- Didik J. Rachbini menilai pengalihan dana Rp 200 triliun ke bank untuk kredit melanggar konstitusi dan UU Keuangan Negara
- Alokasi dana publik harus melalui prosedur APBN dan persetujuan DPR, bukan keputusan sepihak pemerintah
- Tindakan ini dinilai berbahaya karena bisa menjadi preseden penyalahgunaan anggaran negara di masa depan
Suara.com - Ekonom senior Didik J. Rachbini menilai, kebijakan pemerintah yang mengalihkan dana Rp 200 triliun ke perbankan untuk disalurkan dalam bentuk kredit, telah menjadi pelanggaran serius terhadap aturan ketatanegaraan.
Menurut Didik, alokasi dana publik tidak bisa dilakukan secara spontan tanpa melalui prosedur yang sudah diatur oleh konstitusi dan undang-undang.
"Melanggar prosedur yang diatur oleh Undang-undang Keuangan Negara dan Undang-Undang APBN, yang didasarkan pada Undang-Undang dasar," kata Didik dalam keterangannya, Selasa (16/9/2025).
Ia merinci, tata cara penyusunan, penetapan, dan alokasi Anggaran Pendapatan dan Belanja Negara (APBN) telah diatur jelas melalui UUD 1945 Pasal 23, UU No. 17/2003 tentang Keuangan Negara, serta UU APBN setiap tahun.
Karena itu, pejabat negara, baik menteri maupun presiden, tidak bisa mengambil keputusan sepihak terkait penempatan dana publik.
"Anggaran negara bukan anggaran privat atau anggaran perusahaan. Alolaksi anggaran negara tidak bisa dijalankan atas perintah menteri atau perintah presiden sekalipun," tegasnya.
Didik menekankan bahwa penempatan dana pemerintah di bank umum hanya diperuntukkan bagi operasional APBN sesuai jumlah dan penggunaannya yang telah disetujui DPR.
Penyaluran dana ke industri lewat skema kredit umum, kata dia, sama sekali tidak memiliki landasan hukum.
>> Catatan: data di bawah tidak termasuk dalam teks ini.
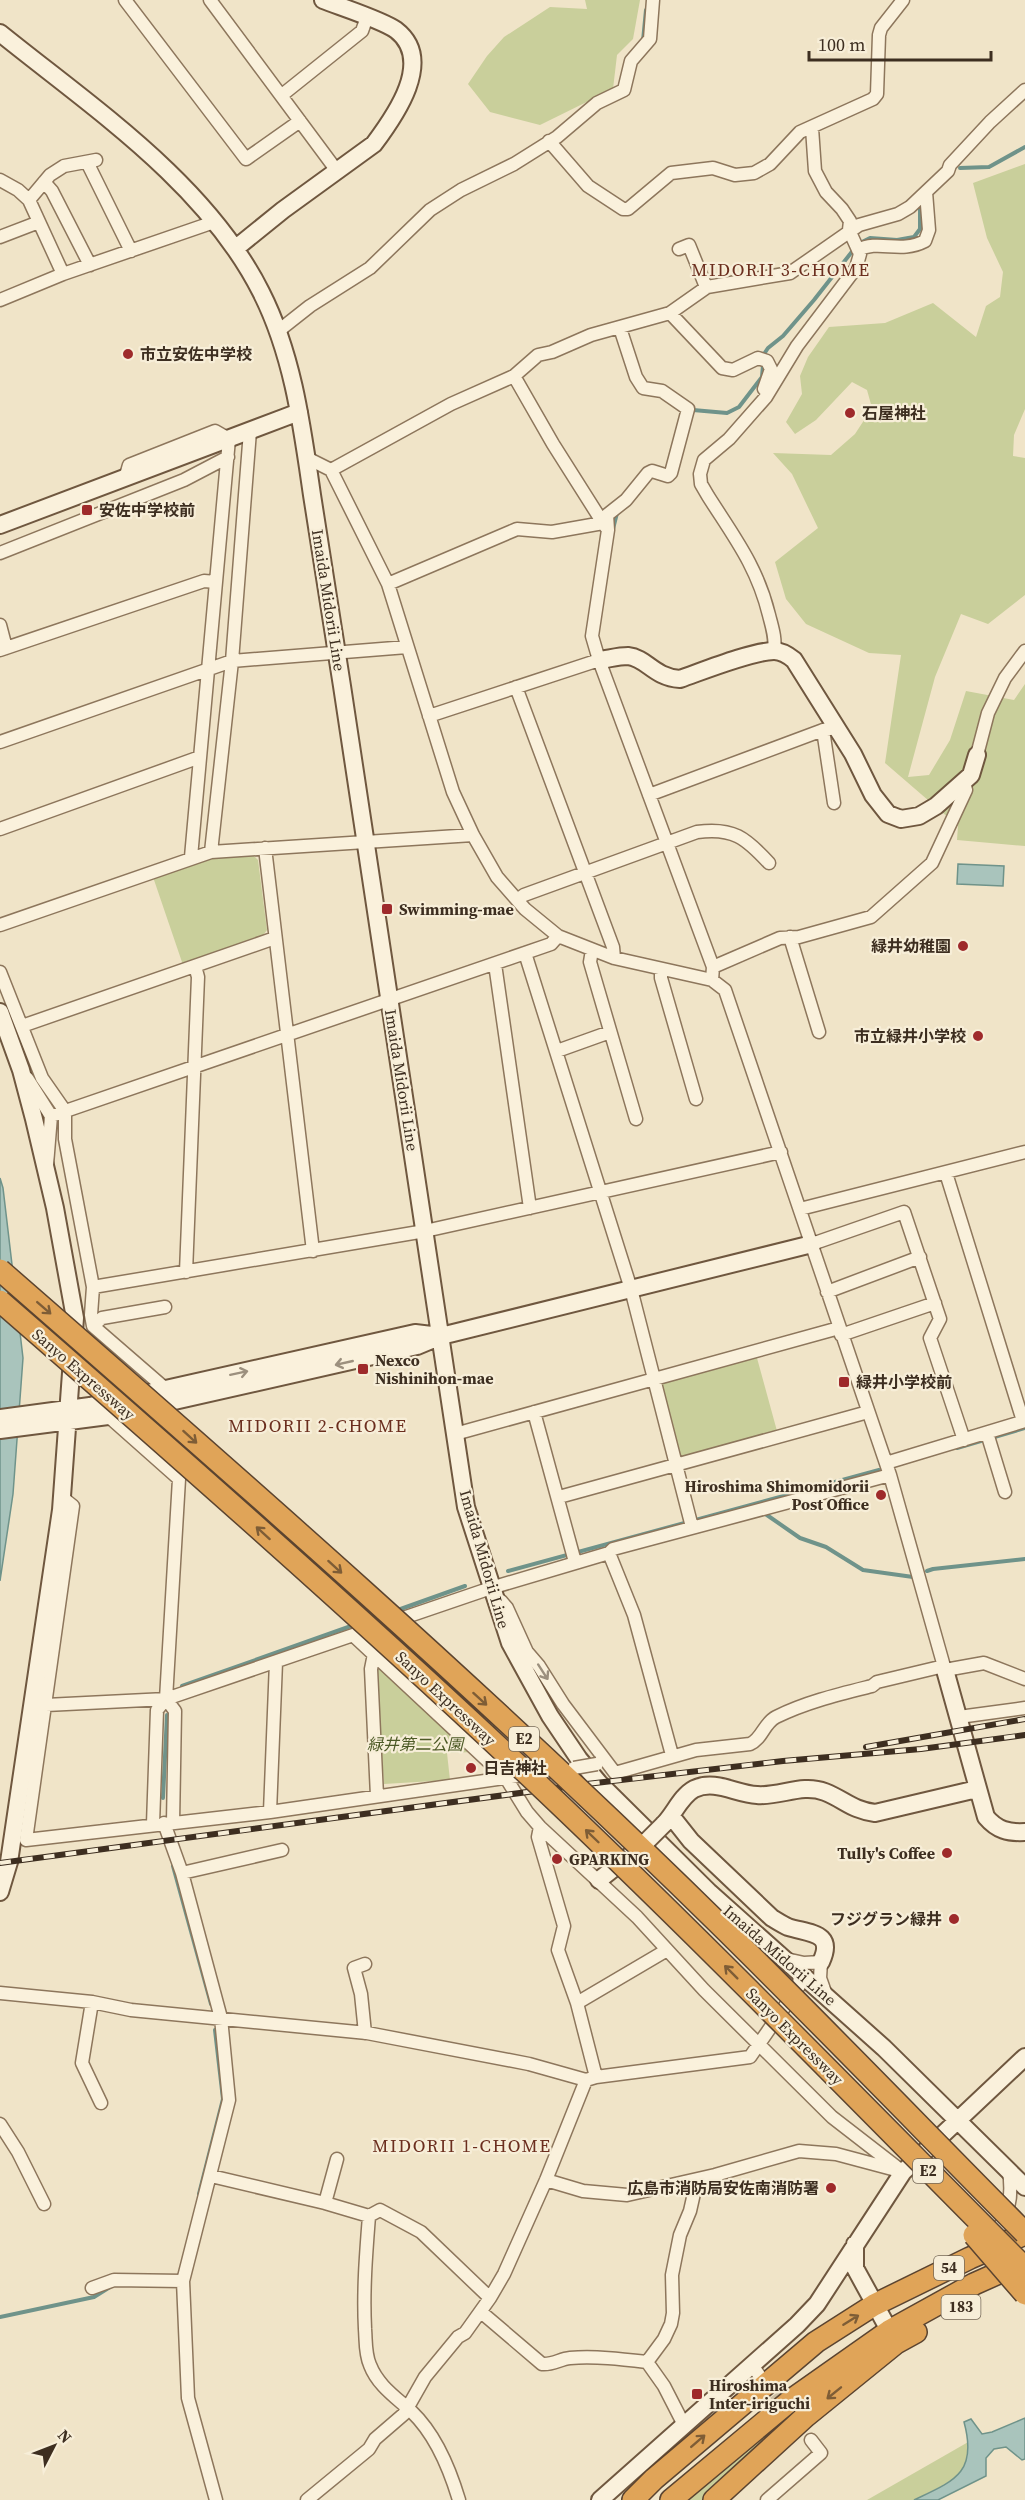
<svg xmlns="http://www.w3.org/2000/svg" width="1025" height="2500" viewBox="0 0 1025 2500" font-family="'Source Serif 4','Noto Sans JP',serif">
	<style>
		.green { fill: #c9cf9b }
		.water { fill: #a9c4bc; stroke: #6f938a; stroke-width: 1.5 }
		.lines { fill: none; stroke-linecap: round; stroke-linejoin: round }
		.stream { stroke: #6f938a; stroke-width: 4 }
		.street-tunnel { stroke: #ccc0a6; stroke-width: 12; stroke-dasharray: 12 6; stroke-linecap: butt }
		.street-casing { stroke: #8d765c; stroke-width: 15 }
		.secondary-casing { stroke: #6f573f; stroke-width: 20 }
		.highway-casing { stroke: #5b4430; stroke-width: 24 }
		.street { stroke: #faf1dc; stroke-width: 12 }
		.secondary { stroke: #faf1dc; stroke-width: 16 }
		.highway { stroke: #e0a458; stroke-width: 21 }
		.rail-casing { stroke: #3d2e20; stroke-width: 6 }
		.rail { stroke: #f7eed8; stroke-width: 4; stroke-dasharray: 11; stroke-linecap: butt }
		.street-bridge-casing { stroke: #8d765c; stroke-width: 15; stroke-linecap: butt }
		.secondary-bridge-casing { stroke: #6f573f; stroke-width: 20; stroke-linecap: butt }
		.highway-bridge-casing { stroke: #5b4430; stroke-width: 24; stroke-linecap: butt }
		.street-bridge { stroke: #faf1dc; stroke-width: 12 }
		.secondary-bridge { stroke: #faf1dc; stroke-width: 16 }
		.highway-bridge { stroke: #e0a458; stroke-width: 21 }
		.oneway { stroke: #7e5d36 }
		.oneway2 { stroke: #9c907e }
		.poi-dot { fill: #9e2a2b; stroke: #f7eed8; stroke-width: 2 }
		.labels { text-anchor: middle; stroke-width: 4.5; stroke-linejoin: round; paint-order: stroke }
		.shield { fill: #f7eed8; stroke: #756857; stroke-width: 1.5 }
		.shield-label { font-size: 15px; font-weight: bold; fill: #3d2e20 }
		.poi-label { font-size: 16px; font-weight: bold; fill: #3d2e20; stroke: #f7eed8; text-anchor: start }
		.street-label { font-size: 16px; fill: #3d2e20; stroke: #f7eed8 }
		.park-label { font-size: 16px; font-style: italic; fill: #4d5a26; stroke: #f7eed8 }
		.neighbourhood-label { font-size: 18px; letter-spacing: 1.5px; fill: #6b2e1e; stroke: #f7eed8 }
	</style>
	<rect width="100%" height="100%" fill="#f0e4c8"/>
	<path class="green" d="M585,0H640L633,39L617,55L613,89L540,125L490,112L468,84L487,56L504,37L550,7L587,9Z
		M1025,164V409L1014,435L1013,456L1025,458V595L988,624L961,614L935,677L908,777L929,775L950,740L966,691L1014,700L1025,684V846L957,840L958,826L885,763L901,655L869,653L806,624L786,599L775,562L818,528L792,474L773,453L831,455L855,434L872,408L867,390L852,382L816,420L795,434L786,422L802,394L800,376L808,357L829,327L885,323L933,303L976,337L986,306L1000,297L1003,272L987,238L973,183Z
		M254,856L258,860L267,930L261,938L183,965L153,877L210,858Z
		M757,1358L777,1431L683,1457L679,1455L660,1386L663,1382Z
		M380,1663L474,1752L447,1753L450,1780L384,1784L376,1673Z
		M817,2394L707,2500H688Z
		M970,2441L964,2470L956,2477L938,2488L914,2500H867Z"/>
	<path class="water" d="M958,864L1004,866L1003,886L957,884Z
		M0,1178L3,1188L23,1358L13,1494L0,1581Z
		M1025,2418V2459L1022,2460L1006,2447L994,2449L986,2458V2476L938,2500H914C954,2481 978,2473 964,2422L971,2419L982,2434L992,2432Z"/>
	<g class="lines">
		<path class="stream" d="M643,41L646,10
			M960,168L989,167L1025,147
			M692,412L693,410L727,413L739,407L762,377L764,354L768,348L783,336L814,300L858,244L870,238L897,240L914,237L920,229V205
			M613,529L617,513
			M957,1448L1025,1428
			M764,1513L800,1538L826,1547L863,1570L913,1577
			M508,1571L879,1470
			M927,1571L933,1569L1025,1559
			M395,1611L465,1586
			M182,1686L354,1625
			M163,1798L167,1715
			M173,1866L211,2004
			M199,2194L223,2099L215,2030
			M0,2317L94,2297L110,2287"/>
		<path class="street-tunnel" d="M764,2380L811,2440"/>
		<defs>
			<path id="street" d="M125,0L246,159L300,121
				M210,0L337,171
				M282,95L362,31L367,17
				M549,141L588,186L623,209H628L671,173L713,168L735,175L754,173L770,164L800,132L873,99L877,94L879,35L881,28L903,0
				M87,162L131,251
				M0,180L18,190L29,200L63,274
				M44,182L52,191L90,265
				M29,200L50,175L64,166L96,160
				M0,237L39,222
				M679,249L689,245L706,287
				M858,250C879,239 900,254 925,241L929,230L926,192
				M0,300L63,274L214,222
				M670,313L722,368L733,370L758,358L767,361L771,369L764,389
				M620,328L636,377L643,388L662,391L688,409L671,473L668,476L652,471L648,473L626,500L607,515L608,530L592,636L599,660L713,967L712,980
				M277,332L310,306L370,268L430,210L461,190L514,164L557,137L597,103L624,90L631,61L650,39L653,0
				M514,376L553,444L603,523
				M307,458L331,470L388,584L453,792L473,835L497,877L525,909L558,936L614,958L712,980L725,990L890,1475L945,1670L984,1663L1025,1679
				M331,470L451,404L514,376L538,355L552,352L591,335L670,313L707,287L790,273L859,225L898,214L910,207L948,171L950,165L990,122L1025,90
				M125,479L129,465L215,431L229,439L191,857
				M0,553L184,480L228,457
				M388,584L517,529L552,532L603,523L608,530
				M0,625L6,648
				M0,650L204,581L216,582
				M774,651C776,638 772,627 769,615C757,566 734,537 708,496L701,484L700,474L704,460L729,439L766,397L797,346L856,268L860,254L849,230L850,221L842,209L826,192L815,171L812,128
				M516,687L613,947L614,958
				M429,716L599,660
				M823,730L834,803
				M0,742L232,661L407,647
				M977,755L988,713L1005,678L1025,651
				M649,795L823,730L836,728
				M0,829L200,757
				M265,848L313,1251
				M211,852L232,661L250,431
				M517,900L524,895L697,832C733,827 746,838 769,863
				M0,925L211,852L473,835
				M790,937L819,1032
				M592,950L590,962L636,1119
				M525,953L631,1289L692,1527
				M495,964L530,1208
				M713,967L780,938L799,937L871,917L932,863L966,790L964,782
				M661,969V978L696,1099
				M0,972L42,1078L65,1111V1139L93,1287L91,1315L93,1326L168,1391
				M22,1026L275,938
				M557,1051L610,1032
				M27,1078L51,1116L47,1165
				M51,1116L551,944L558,936
				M946,1173L1023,1421
				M800,1209L1025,1152
				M812,1244L904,1212L940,1319L930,1338L964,1440
				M186,1272L198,977L195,966
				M93,1287L425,1231L781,1152
				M827,1292L920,1257
				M93,1326L102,1318L165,1307
				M841,1335L935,1303
				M534,1412L575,1562
				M108,1416L179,1479L166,1699L157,1710L153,1824
				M987,1433L1005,1492
				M455,1434L839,1328
				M886,1463L1025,1421
				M559,1497L868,1412
				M63,1498L73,1506L26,1840L270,1812L560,1770
				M609,1553L634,1615L672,1755
				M501,1601L507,1608L527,1652L539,1666L563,1704L615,1773L696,1750L750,1744C762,1739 764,1723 776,1717C806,1702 840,1694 872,1686L877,1682L944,1666
				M354,1636L506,1778L527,1812L540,1827L637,1917L704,1990L832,2117L903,2172
				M374,1654L371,1669L377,1796
				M166,1699L175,1711L173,1823
				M46,1705L166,1699L491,1588L609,1553L613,1549L890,1475
				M959,1717L1025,1708
				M270,1812L276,1662
				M164,1823L182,1873L221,2018L229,2100L183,2281L188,2398L216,2500
				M540,1827L538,1837L564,1926L558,1950L577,2003L596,2077
				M182,1873L282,1850
				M786,1959L804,1963L821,1962L820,1978L826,1995
				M365,1964L354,1968L361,1994L365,2033
				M0,1993L92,2002L131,2010L367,2033L529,2064L586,2080L596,2077L750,2057L799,1986L800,1972
				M92,2002L82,2063L101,2103
				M577,2003L667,1950
				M0,2124L18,2152L44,2204
				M211,2176L325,2203L369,2216
				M546,2180L583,2191L627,2195L715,2175L799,2151L836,2154L896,2170
				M325,2203L337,2159
				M990,2239C1009,2218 1013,2198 1009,2171
				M92,2288L114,2280L183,2281
				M481,2312L542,2364C553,2365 560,2359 570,2358C595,2356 621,2359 647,2362L664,2386L684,2425
				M647,2362L664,2339L671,2324L673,2313L672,2275L680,2235L690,2211L697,2180
				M752,2365L759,2375
				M307,2500L369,2449L375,2439L404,2414L425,2377L458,2337L465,2333L490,2298L504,2274L546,2180L586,2080
				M459,2500C450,2470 435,2434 412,2412C397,2398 378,2386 370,2365C365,2354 366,2342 365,2329C363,2291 366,2254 369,2216L380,2210L421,2232L490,2298
				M767,2500L821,2453L811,2440"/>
			<path id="secondary" d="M0,33C93,108 206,183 261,292C293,355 302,426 312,495C322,558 332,622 342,686C384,960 424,1234 466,1507L510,1643L550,1716L579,1759L599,1783L709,1892L884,2048L1025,2187
				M236,248L283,210L374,144C395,116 435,60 396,30C382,20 341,7 323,0
				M0,525L299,412
				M599,660C608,659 618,656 628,656C647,658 653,677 680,679C703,671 752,651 774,651C782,651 788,655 794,660L853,754L873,795L888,814L901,819L919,816L936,806L971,775L977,755
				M0,1012L21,1070L34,1119L55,1208L75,1318L61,1510L9,1862L0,1892
				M0,1418L90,1406L415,1333L440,1336
				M0,1430L108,1416L417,1346L441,1336L812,1244
				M945,1670L986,1817C997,1830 1008,1833 1025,1832
				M672,1817L691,1841L772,1918C777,1921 783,1925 788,1927C810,1934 835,1932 821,1962
				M664,1824C674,1814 681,1796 694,1789C715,1779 736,1794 757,1795C780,1797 802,1783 825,1792C845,1800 852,1810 875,1813L977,1789
				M599,1880L642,1846
				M855,2244V2268L895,2341
				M600,2500L797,2325L817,2304L903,2172L1025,2057"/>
			<path id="highway" d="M633,2500L654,2479L816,2342L874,2305L970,2258L1025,2234
				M671,2500L791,2400L889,2331L974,2284L1021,2263
				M714,2500L806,2416L896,2343L916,2332"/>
		</defs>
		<use href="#street" class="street-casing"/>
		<use href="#secondary" class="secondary-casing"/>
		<use href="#highway" class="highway-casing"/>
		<use href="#street" class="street"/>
		<use href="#secondary" class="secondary"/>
		<use href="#highway" class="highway"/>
		<defs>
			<path id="rail" d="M866,1747L1025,1719
				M0,1863L587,1784L783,1761L921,1749L1025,1735"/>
		</defs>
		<use href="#rail" class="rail-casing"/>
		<use href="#rail" class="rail"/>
		<defs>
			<path id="street-bridge" d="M574,1768L597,1764"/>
			<path id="secondary-bridge" d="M642,1846L664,1824"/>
			<path id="highway-bridge" d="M0,1270C243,1482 486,1695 716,1921C821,2024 922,2129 1025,2233
				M0,1301C176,1454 352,1609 522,1769C694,1931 859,2101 1025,2268
				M974,2235L1025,2294"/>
		</defs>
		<use href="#street-bridge" class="street-bridge-casing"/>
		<use href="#secondary-bridge" class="secondary-bridge-casing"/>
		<use href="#highway-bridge" class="highway-bridge-casing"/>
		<use href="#street-bridge" class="street-bridge"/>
		<use href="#secondary-bridge" class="secondary-bridge"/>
		<use href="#highway-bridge" class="highway-bridge"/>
	</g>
	<defs><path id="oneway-shaft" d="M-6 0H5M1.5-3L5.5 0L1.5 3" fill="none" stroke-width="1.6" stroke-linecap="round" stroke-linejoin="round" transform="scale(1.5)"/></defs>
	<g class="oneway">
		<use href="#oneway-shaft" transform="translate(44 1308) rotate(41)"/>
		<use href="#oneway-shaft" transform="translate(190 1437) rotate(42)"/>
		<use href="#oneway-shaft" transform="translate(263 1533) rotate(-138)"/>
		<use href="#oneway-shaft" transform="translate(335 1567) rotate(42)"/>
		<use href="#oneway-shaft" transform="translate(480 1699) rotate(42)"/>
		<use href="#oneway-shaft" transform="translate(592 1836) rotate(-136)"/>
		<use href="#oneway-shaft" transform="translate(731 1972) rotate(-135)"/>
		<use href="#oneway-shaft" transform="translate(851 2320) rotate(-32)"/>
		<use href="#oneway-shaft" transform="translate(834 2393) rotate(141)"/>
		<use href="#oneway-shaft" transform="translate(698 2441) rotate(-41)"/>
	</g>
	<g class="oneway2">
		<use href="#oneway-shaft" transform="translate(344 1363) rotate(167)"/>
		<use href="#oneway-shaft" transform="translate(239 1373) rotate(-12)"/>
		<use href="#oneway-shaft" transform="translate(543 1672) rotate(57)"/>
	</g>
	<g class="poi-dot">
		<circle cx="128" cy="354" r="6"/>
		<circle cx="850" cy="413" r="6"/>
		<rect x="81" y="504" width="12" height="12" rx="3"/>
		<rect x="381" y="903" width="12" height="12" rx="3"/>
		<circle cx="963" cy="946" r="6"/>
		<circle cx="978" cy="1036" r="6"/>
		<rect x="357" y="1363" width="12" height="12" rx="3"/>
		<rect x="838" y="1376" width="12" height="12" rx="3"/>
		<circle cx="881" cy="1495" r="6"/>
		<circle cx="471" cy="1768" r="6"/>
		<circle cx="947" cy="1853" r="6"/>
		<circle cx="557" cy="1859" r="6"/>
		<circle cx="954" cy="1919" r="6"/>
		<circle cx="831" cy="2188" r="6"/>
		<rect x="691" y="2388" width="12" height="12" rx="3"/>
	</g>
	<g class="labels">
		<g class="shield">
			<rect x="509" y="1727" width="30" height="24" rx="4.5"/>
			<rect x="913" y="2159" width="30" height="24" rx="4.5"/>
			<rect x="934" y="2256" width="30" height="24" rx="4.5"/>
			<rect x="941.5" y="2295" width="39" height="24" rx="4.5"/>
		</g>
		<g class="shield-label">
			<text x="524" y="1744">E2</text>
			<text x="928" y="2176">E2</text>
			<text x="949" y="2273">54</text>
			<text x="961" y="2312">183</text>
		</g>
		<g class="poi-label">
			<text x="140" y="360">市立安佐中学校</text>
			<text x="862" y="419">石屋神社</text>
			<text x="99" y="516">安佐中学校前</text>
			<text x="399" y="915">Swimming-mae</text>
			<text x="951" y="952" text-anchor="end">緑井幼稚園</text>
			<text x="966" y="1042" text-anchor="end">市立緑井小学校</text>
			<text x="375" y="1366">Nexco<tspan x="375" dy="18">Nishinihon-mae</tspan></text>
			<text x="856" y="1388">緑井小学校前</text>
			<text x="869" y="1492" text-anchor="end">Hiroshima Shimomidorii<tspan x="869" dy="18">Post Office</tspan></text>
			<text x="483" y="1774">日吉神社</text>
			<text x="935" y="1859" text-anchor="end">Tully's Coffee</text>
			<text x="569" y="1865">GPARKING</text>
			<text x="942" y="1925" text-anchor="end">フジグラン緑井</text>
			<text x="819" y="2194" text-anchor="end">広島市消防局安佐南消防署</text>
			<text x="709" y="2391">Hiroshima<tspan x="709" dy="18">Inter-iriguchi</tspan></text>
		</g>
		<g class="street-label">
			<text transform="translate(329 600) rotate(81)" y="6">Imaida Midorii Line</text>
			<text transform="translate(402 1080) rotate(81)" y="6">Imaida Midorii Line</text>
			<text transform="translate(84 1374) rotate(41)" y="6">Sanyo Expressway</text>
			<text transform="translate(485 1559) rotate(74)" y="6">Imaida Midorii Line</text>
			<text transform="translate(446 1698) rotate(43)" y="6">Sanyo Expressway</text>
			<text transform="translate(780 1955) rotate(41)" y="6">Imaida Midorii Line</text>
			<text transform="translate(795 2036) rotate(45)" y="6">Sanyo Expressway</text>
		</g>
		<g class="park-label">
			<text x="415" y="1750">緑井第二公園</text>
		</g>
		<g class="neighbourhood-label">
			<text x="781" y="276">MIDORII 3-CHOME</text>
			<text x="318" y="1432">MIDORII 2-CHOME</text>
			<text x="462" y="2152">MIDORII 1-CHOME</text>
		</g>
	</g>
	<g transform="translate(54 2446) rotate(48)" stroke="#f7eed8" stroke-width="4.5" paint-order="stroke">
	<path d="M0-4.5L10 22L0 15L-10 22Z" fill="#3d2e20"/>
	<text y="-9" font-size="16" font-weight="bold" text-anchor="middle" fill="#3d2e20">N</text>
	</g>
	<path d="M809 51v9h182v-9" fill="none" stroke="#3d2e20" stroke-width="3"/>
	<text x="818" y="51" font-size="18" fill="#3d2e20" stroke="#f7eed8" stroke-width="4.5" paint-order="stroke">100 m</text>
</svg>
"Meskipun tujuannya baik, penempatan anggaran publik (dana pemerintah) di perbankan melenceng dari amanah Pasal 22 khususnya ayat 8 dan 9 UU No. 1/2004 tersebut," kata Didik.
Baca Juga: Menkeu Purbaya Guyur Bank BUMN Rp200 Triliun, Para Bos Himbara Disebut Pusing Tujuh Keliling
Lebih jauh, Didik mengingatkan bahwa jika prosedur ketatanegaraan ini diabaikan, hal tersebut bisa menjadi preseden berbahaya di masa depan di mana anggaran publik digunakan semaunya.